Kritik kommt ausgerechnet von Israels wichtigstem Verbündetem und von einem Mann, von dem man das nicht unbedingt erwartet hätte. Generalleutnant Michael Flynn ist Chef des US-Militärgeheimdienstes Defense Intelligence Agency. Er warnte jüngst davor, die Hamas und ihren militärischen Arm, die Kassam-Brigaden, zu zerschlagen. "Wenn Hamas verschwindet, könnte etwas noch Schlimmeres entstehen", sagte Flynn auf dem Aspen Security Forum in Colorado. Das könne zum Beispiel so etwas wie ISIS sein. Die radikal-islamische Terrorgruppe hat in den vergangenen Monaten weite Teile des Iraks und Syriens erobert.

Guido Steinberg, Nahost-Experte der Stiftung Wissenschaft und Politik (SWP), teilt die Befürchtungen des US-Geheimdienstlers. In den vergangenen zehn Jahren hätten dschihadistische Gruppen im Gazastreifen bereits an Einfluss gewonnen. "Bisher hält die Hamas Gruppen wie Al-Kaida, die Al-Nusrah Front oder ISIS noch unter Kontrolle." Ein Teil der Anhänger sei in die Hamas integriert. "Von einer Schwächung der Hamas würden diese Gruppen aber sicherlich profitieren", sagt Steinberg. Wenn die Verzweiflung der Bevölkerung groß sei und entsprechende finanzielle Mittel aus dem Ausland fließen würden, so Steinberg, könnten die Extremisten sehr schnell wachsen.

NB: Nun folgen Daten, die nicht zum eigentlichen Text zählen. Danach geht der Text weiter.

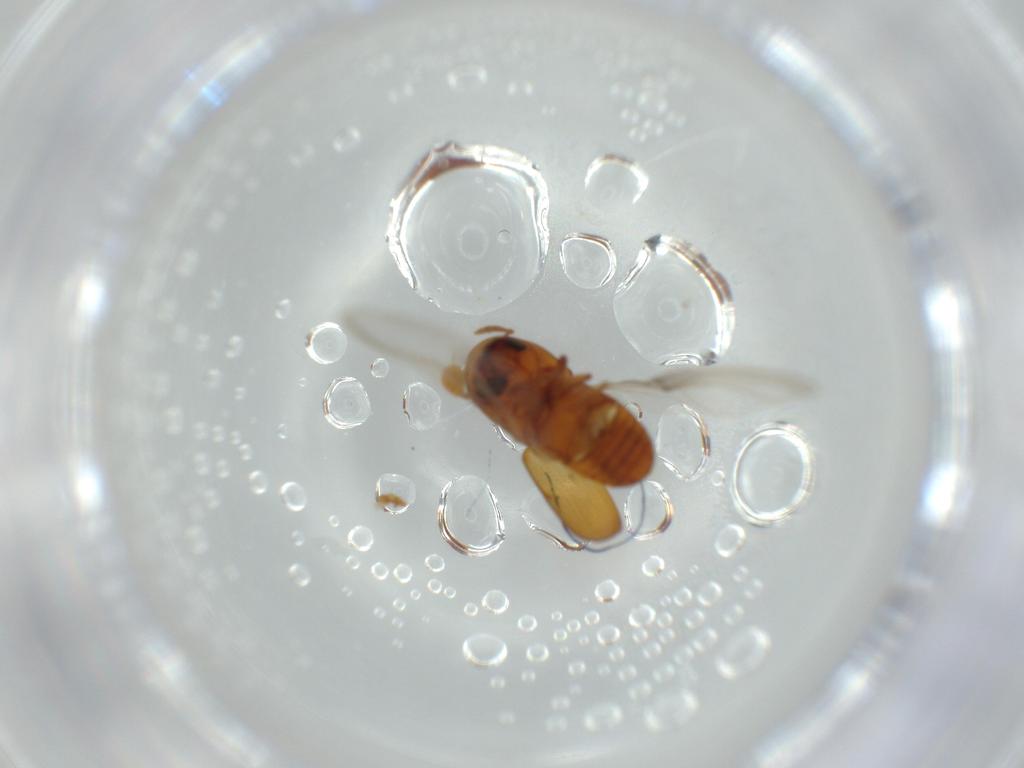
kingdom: Animalia
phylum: Arthropoda
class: Insecta
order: Coleoptera
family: Curculionidae
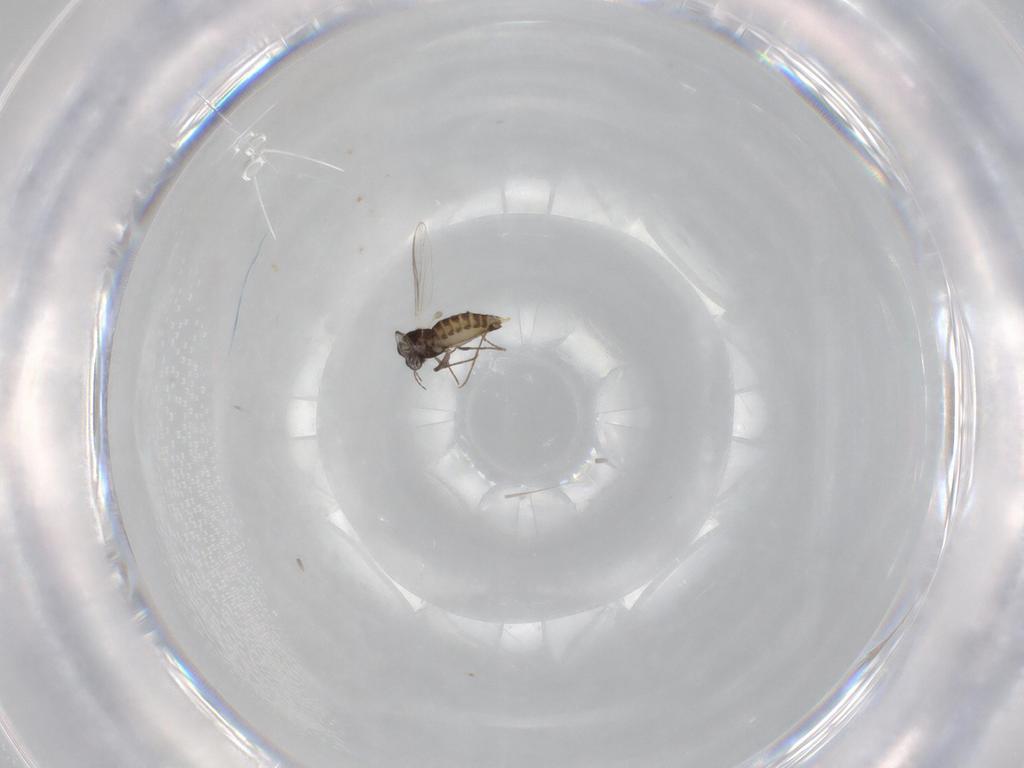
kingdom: Animalia
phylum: Arthropoda
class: Insecta
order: Diptera
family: Chironomidae
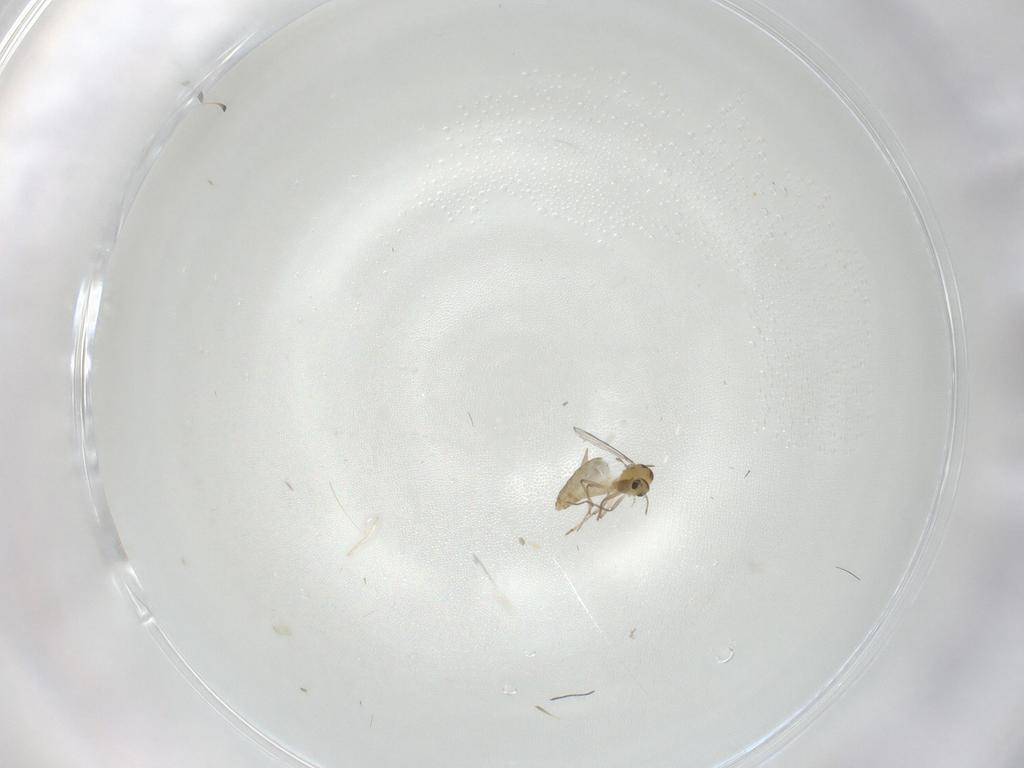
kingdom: Animalia
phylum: Arthropoda
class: Insecta
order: Diptera
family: Chironomidae
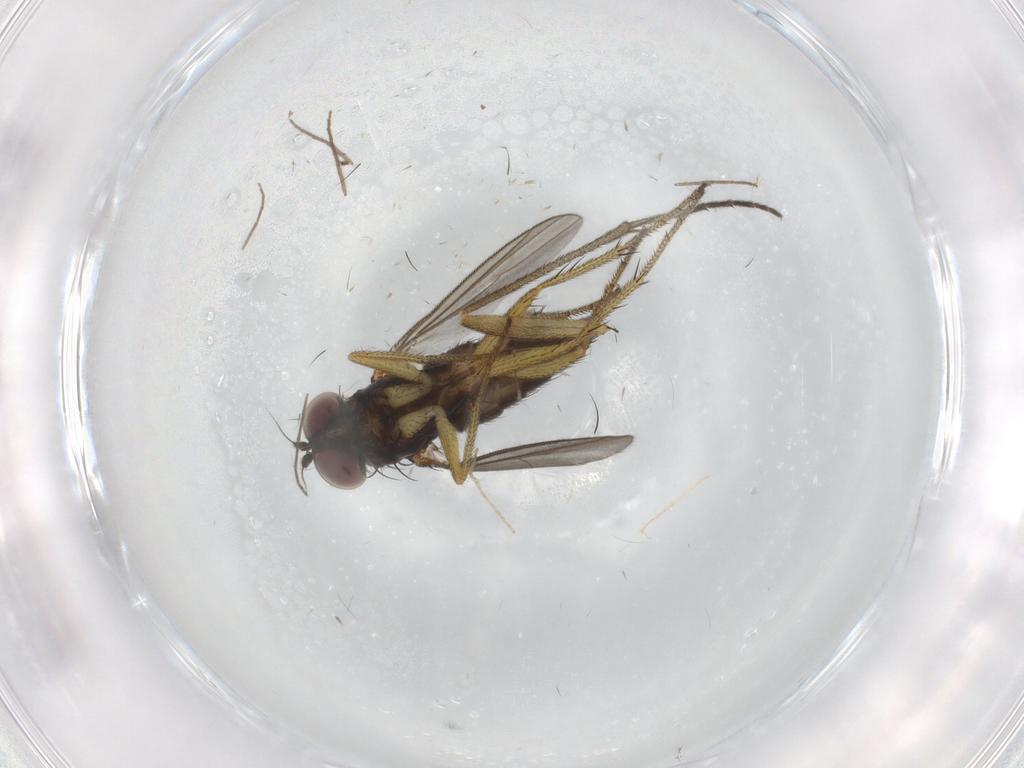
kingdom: Animalia
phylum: Arthropoda
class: Insecta
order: Diptera
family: Dolichopodidae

Leuchtraketen erhellen den Himmel über GazaBild: picture alliance/dpa

"Die Hamas mag kein idealer Verhandlungspartner sein", sagt Steinberg, "aber einen besseren gibt es für den Gazastreifen nicht". Die Schuld dafür liege auch bei Israel. "Die israelischen Regierungen haben immer gehofft, einen sehr viel friedlicheren Verhandlungspartner bei den Palästinensern zu gewinnen, indem sie den aktuellen Partner geschwächt haben. Das ist ein grundsätzlicher Fehler der israelischen Politik der vergangenen zwei Jahrzehnte."

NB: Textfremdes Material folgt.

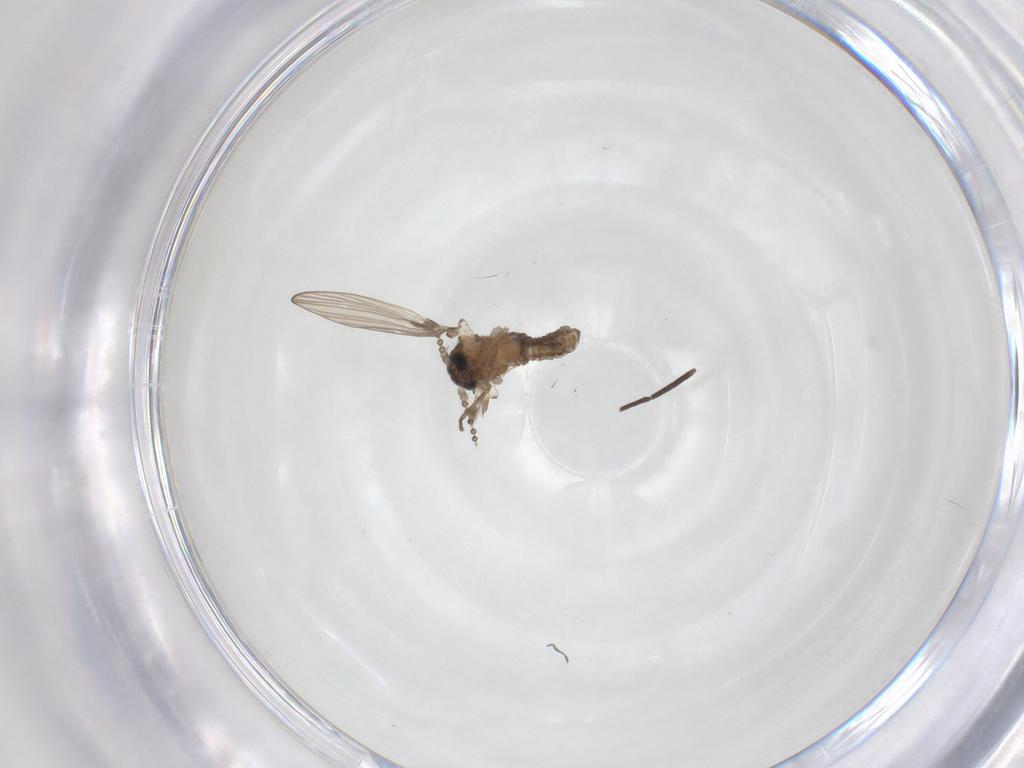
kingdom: Animalia
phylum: Arthropoda
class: Insecta
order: Diptera
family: Psychodidae
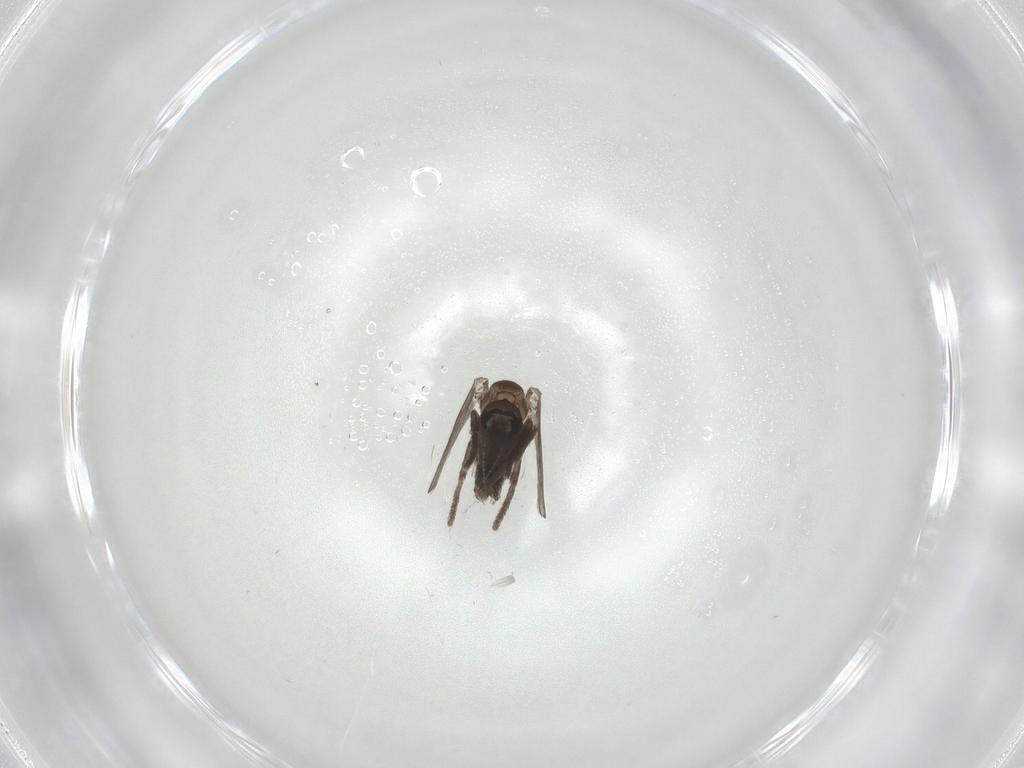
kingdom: Animalia
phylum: Arthropoda
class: Insecta
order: Diptera
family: Psychodidae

Israel hatte den Aufstieg der Hamas im Gazastreifen lange toleriert. Die Islamisten wurden als Gegengewicht zur säkularen Fatah gesehen. Als Israel begann, die Hamas ernsthaft zu bekämpfen, war es zu spät. Die Hamas schaffte es schließlich sogar, die Fatah aus dem Gazastreifen zu vertreiben und dort die Macht zu übernehmen.

Heute seien die Sicherheitskräfte der Fatah von Palästinenserpräsident Mahmud Abbas zu schwach, um die Hamas als Ordnungsfaktor im Gazastreifen zu ersetzen, sagt Steinberg. "Wenn man die Hamas nicht will, muss man die Fatah fördern. Und dann muss man denen auch etwas an die Hand geben, damit sie gegenüber der palästinensischen Bevölkerung darstellen können, warum sie unterstützt werden sollten. Und das geschieht in den letzten Jahren überhaupt nicht mehr. Das ist das Problem. Das macht die Hamas so stark und das macht andere Gruppen so stark."

Nach dem Krieg ist vor dem Krieg

Israels Premierminister Benjamin Netanjahu ist im Vergleich zu Hardlinern wie Liebermann und Bennett deutlich zurückhaltender. Auch Netanjahu weiß, dass eine Entmachtung und Zerstörung der Hamas nur durch einen langen Krieg und eine Besetzung des Gazastreifens erreichbar wäre. Einen Krieg, der einen weiteren massiven Anstieg der Opferzahlen auf beiden Seiten und des internationalen Drucks auf die israelische Regierung bedeuten würde.

Israels Premier Netanjahu steht unter DruckBild: Reuters

Und so wird es wohl vorerst keine vollständige Zerstörung der Hamas geben."Realistischer ist es, die Hamas für eine Weile zu schwächen und ihr Raketenarsenal zu mindern", sagt Steinberg. Nach ein oder zwei Jahren drohe dann aber möglicherweise der nächste Gaza-Krieg.